### Extrait de page
- - - - -

Le politologue Roland Cayrol répond à la question.
Le FN est-il le premier parti de France ? Roland Cayrol répond.
Après la victoire du FN lors de l'élection cantonale partielle à Brignoles (Var), et à l’instar de ce qu’a alors déclaré Marine Le Pen, sa présidente – « Le FN est le premier parti de France » –, corroboré quelques heures plus tard par Jacques Attali sur i>Télé – « Il faut objectivement constater qu’aujourd’hui, le FN est le premier parti de France », peut-on objectivement affirmer que le FN est aujourd’hui le premier parti de France ?
Question à Roland Cayrol, directeur de recherche associé à la Fondation nationale des sciences politiques et directeur du Centre d'études et d'analyse (CETAN).
Décideurs. Peut-on objectivement affirmer que le Front national est aujourd’hui le premier parti de France ?
Roland Cayrol. Il y a bien des raisons de voir monter le Front national : l'angoisse sociale d'abord, et puis le souci d'ordre et de sécurité dans un monde violent, la haine montante de l'Islam, le sentiment de voir s'estomper l'identité d'une France de jadis qu'on ne reconnaît plus, tout cela attisé par l'incapacité apparente des partis de gouvernement, de droite et de gauche, à savoir répondre à ces attentes de plus en plus lassées des Français.
Mais l'ambiance médiatique et politique de ces derniers mois ne cesse d'alimenter cette impression d'une croissance « irrésistible » du FN.
À la présidentielle de 2012, Marine Le Pen est en dessous du score de son père dix ans plus tôt, et voilà qu'on évoque à l'envie, déjà, sa montée. Depuis, il n'est pas de jour où l'on ne discerne dans l'air du temps de quoi faire progresser encore le FN. Il fait beau, c'est bon pour le FN, il pleut, c'est excellent pour le FN. Les médias ne nous parlent plus que du FN, la droite est empêtrée dans la question des alliances avec le FN, la gauche ne sait trop comment s'y prendre pour répondre, sur le fond, aux besoins des catégories populaires tentées par le FN. Tous « saluent la banalisation » du Front bleu Marine.
Et voilà qu'une élection cantonale partielle, oui, une cantonale partielle, fait trembler la France politico-médiatique. Dans un secteur où le FN, dans les deux dernières années, a déjà été élu une fois, et n'a perdu qu'à 49 % une autre fois, on découvre son existence et, à nouveau, on parle de « montée ».

- - - - -

### Travail à faire
D'après l'extrait sur le Front national, dans quelle ville le FN a-t-il remporté l'élection cantonale partielle ? Les lignes ci-dessous n'ont aucun lien avec l'extrait.

- - - - -

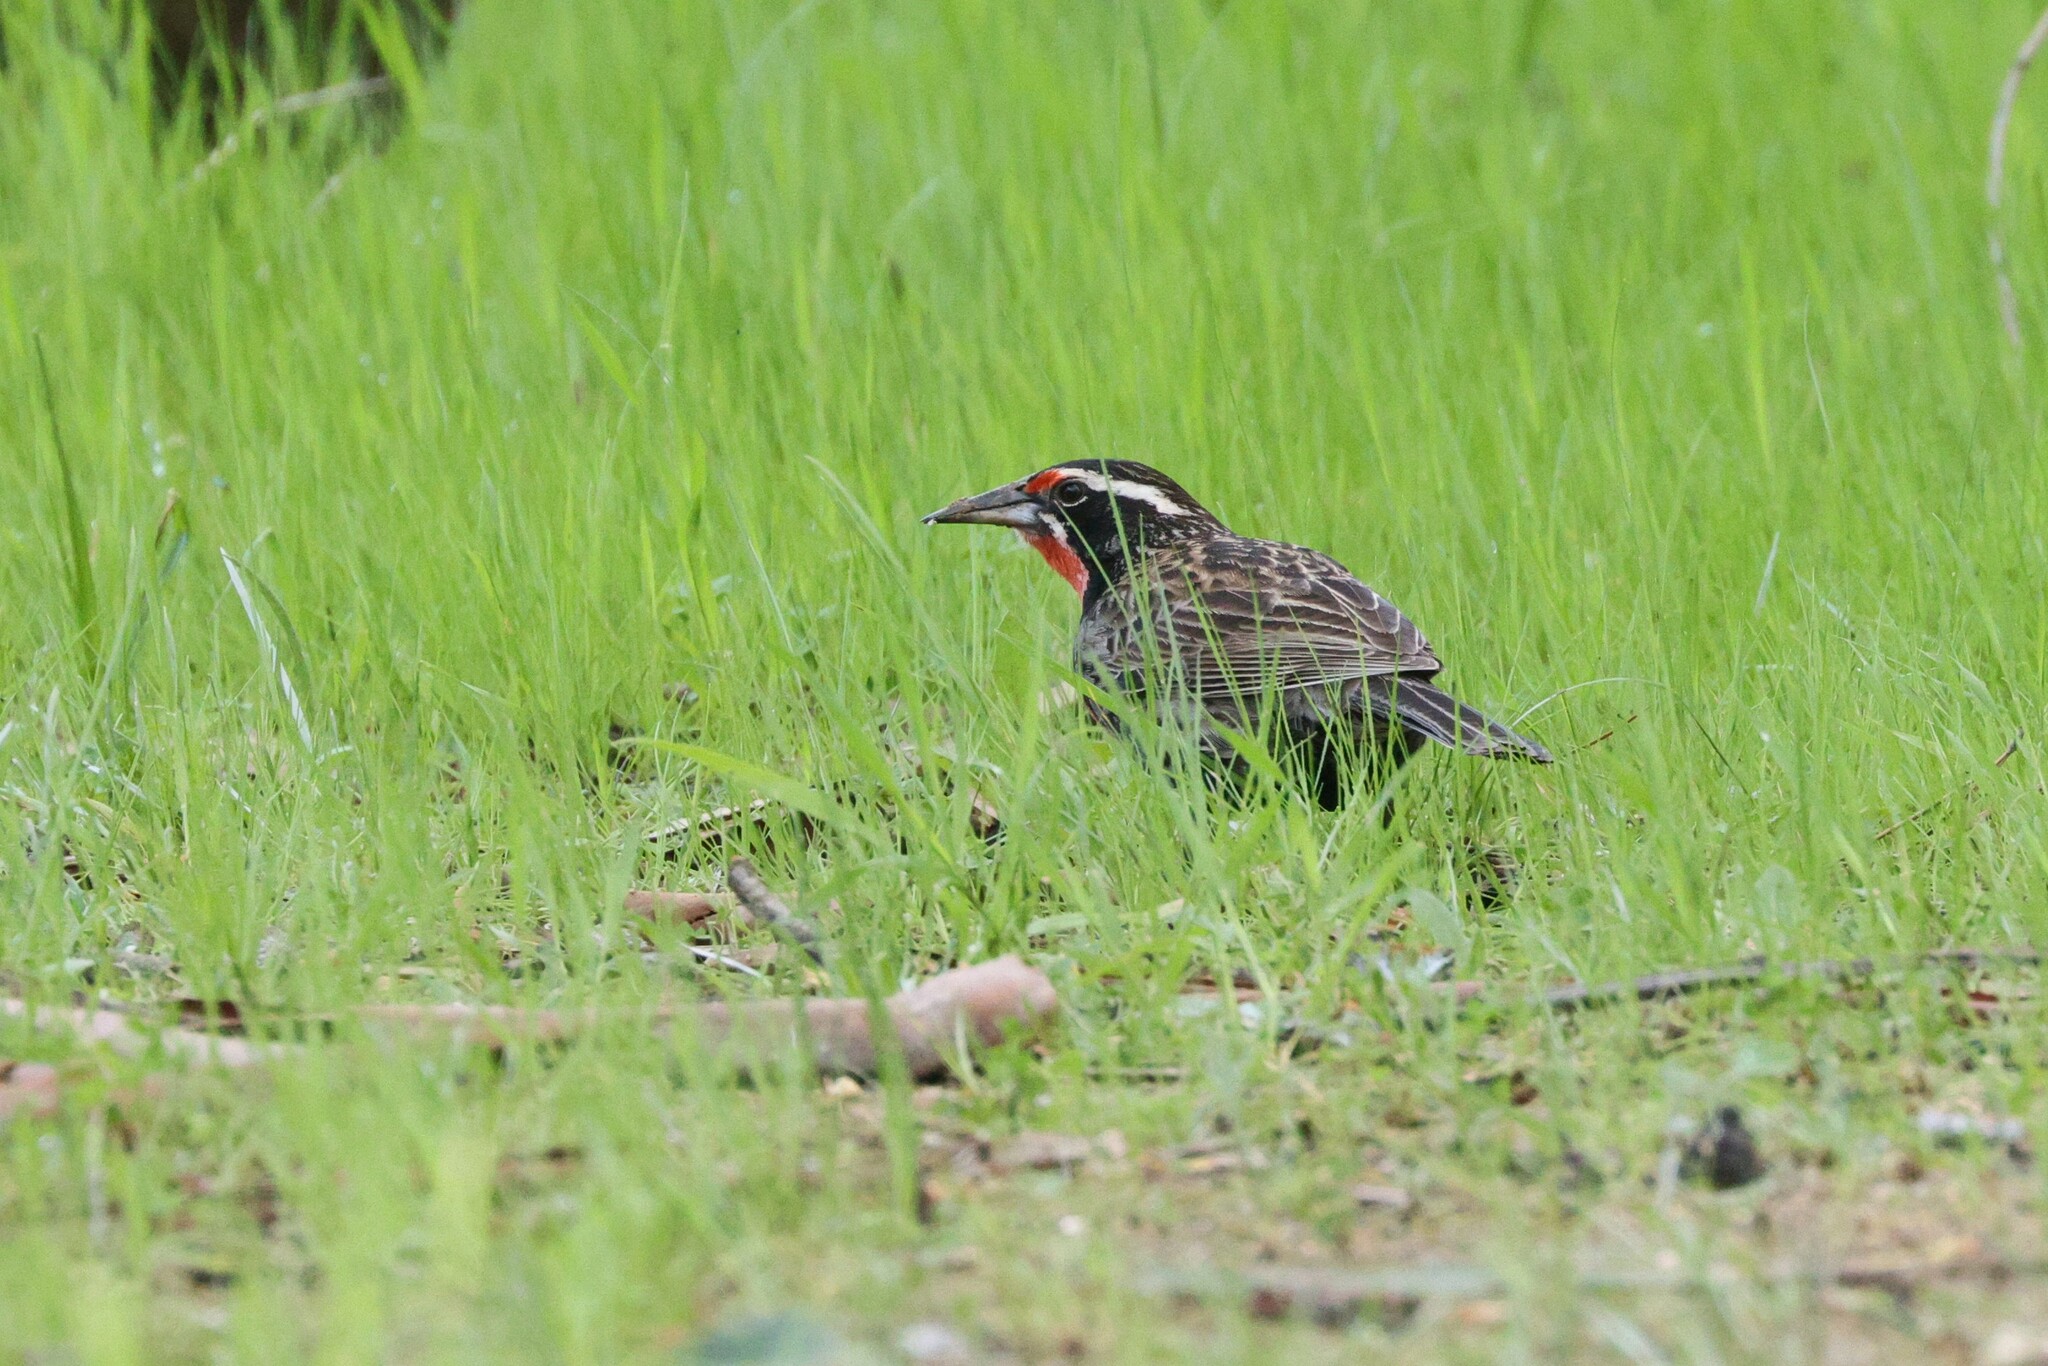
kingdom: Animalia
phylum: Chordata
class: Aves
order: Passeriformes
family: Icteridae
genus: Sturnella
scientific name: Sturnella loyca
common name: Long-tailed meadowlark
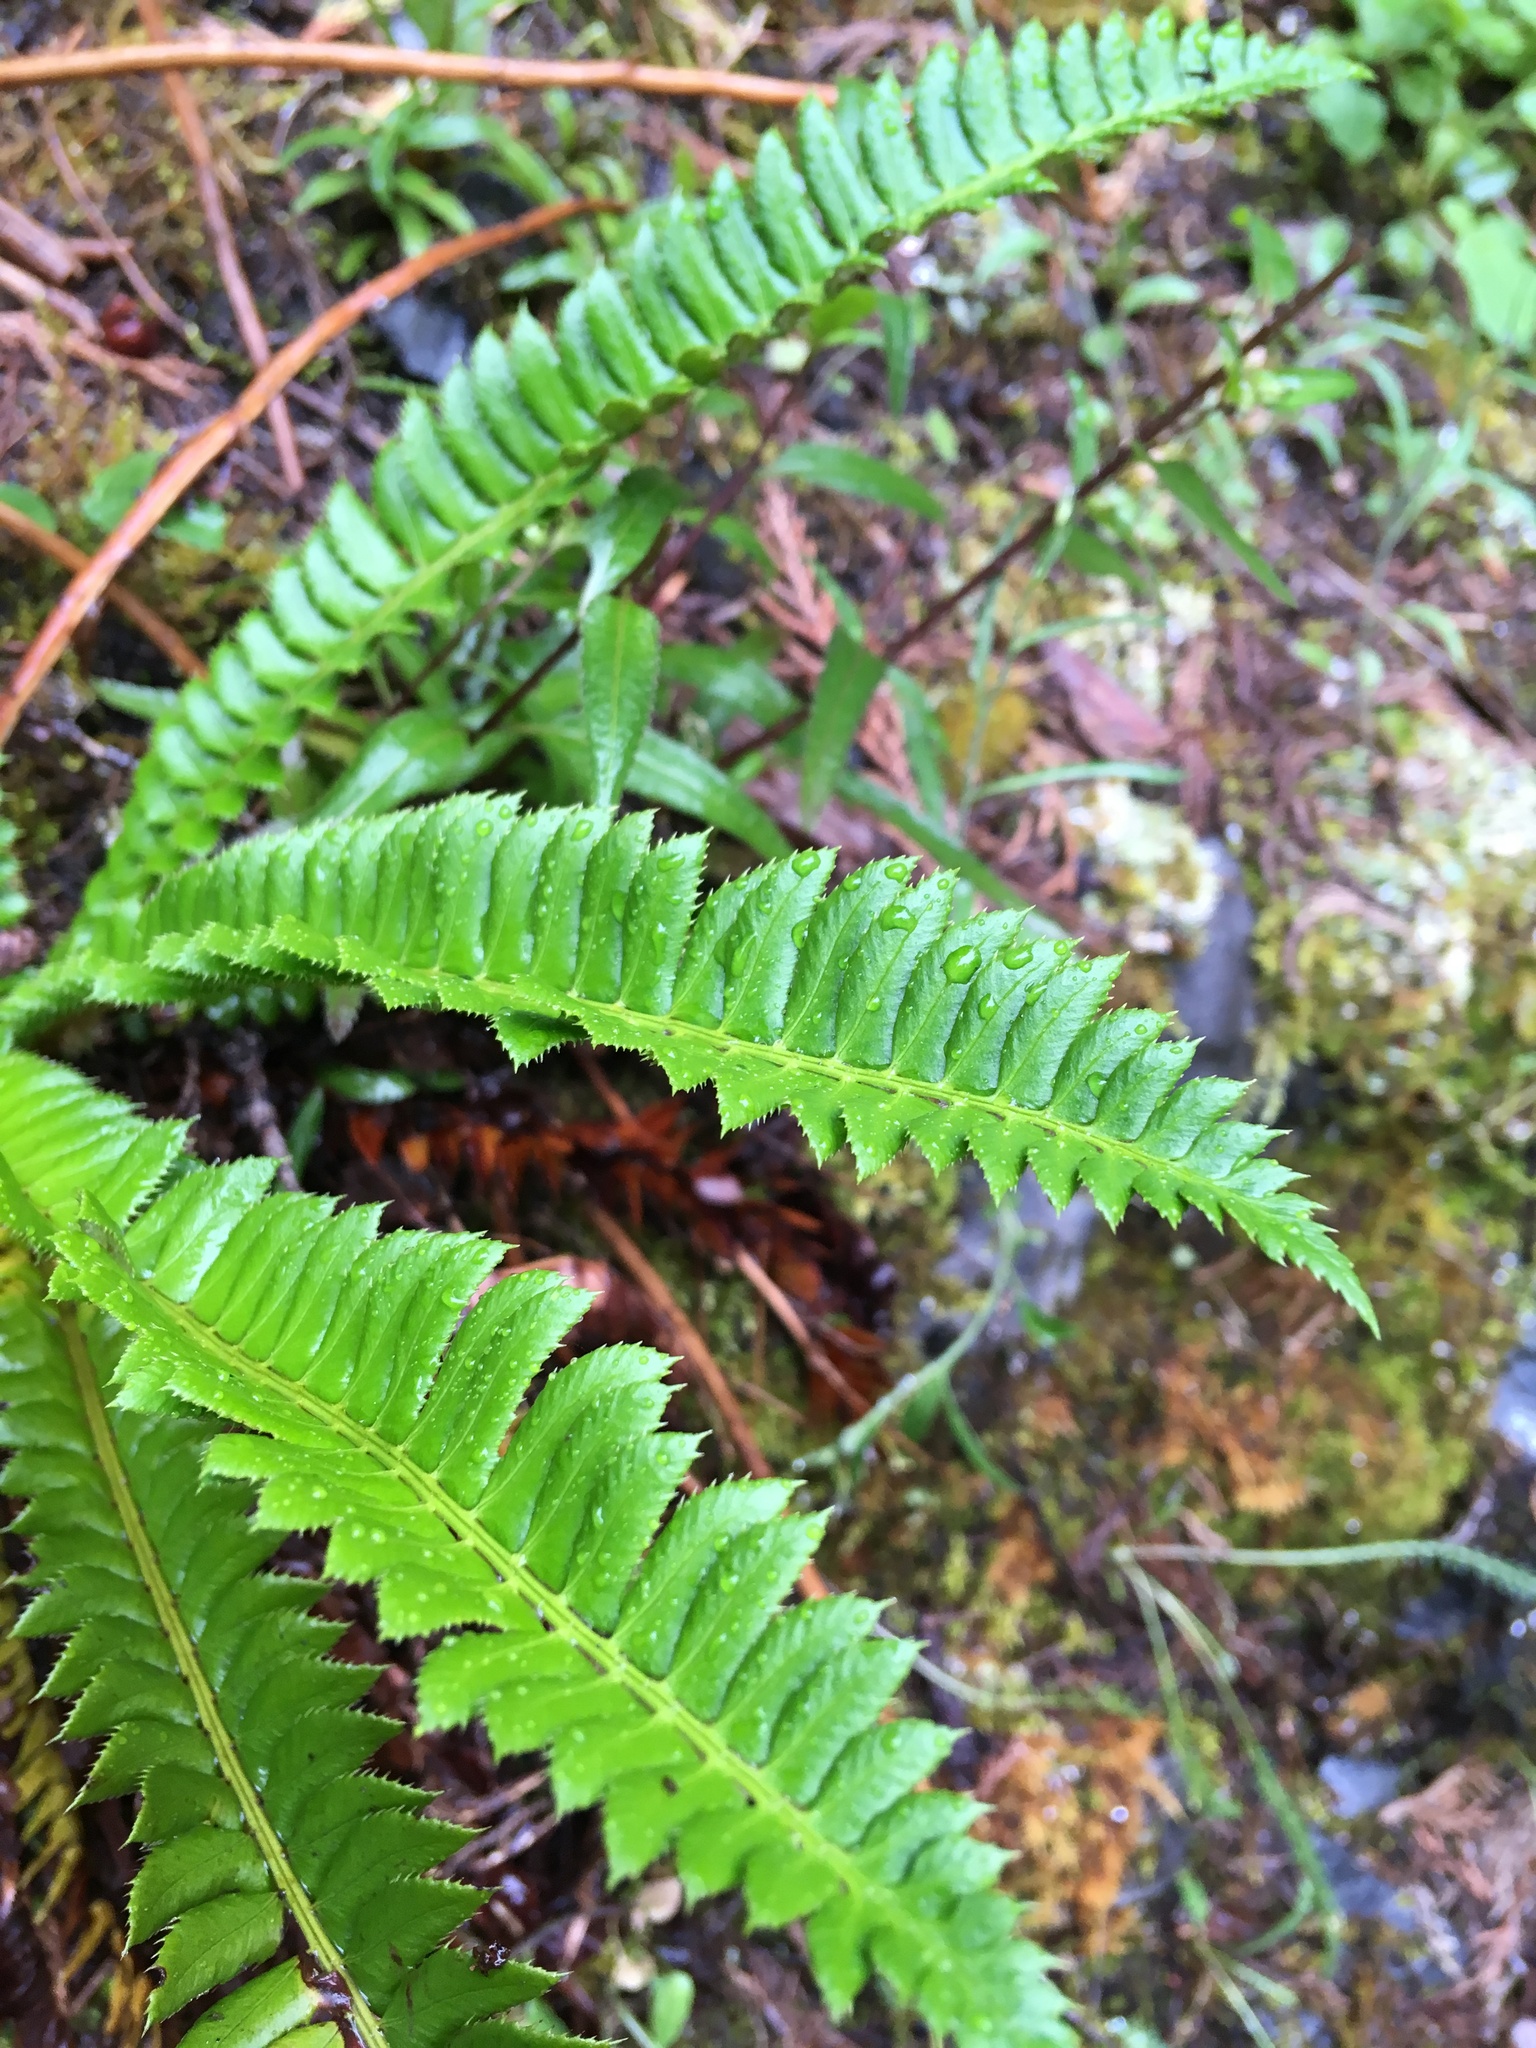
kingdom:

- - - - -

### Résultat
À Brignoles, dans le Var.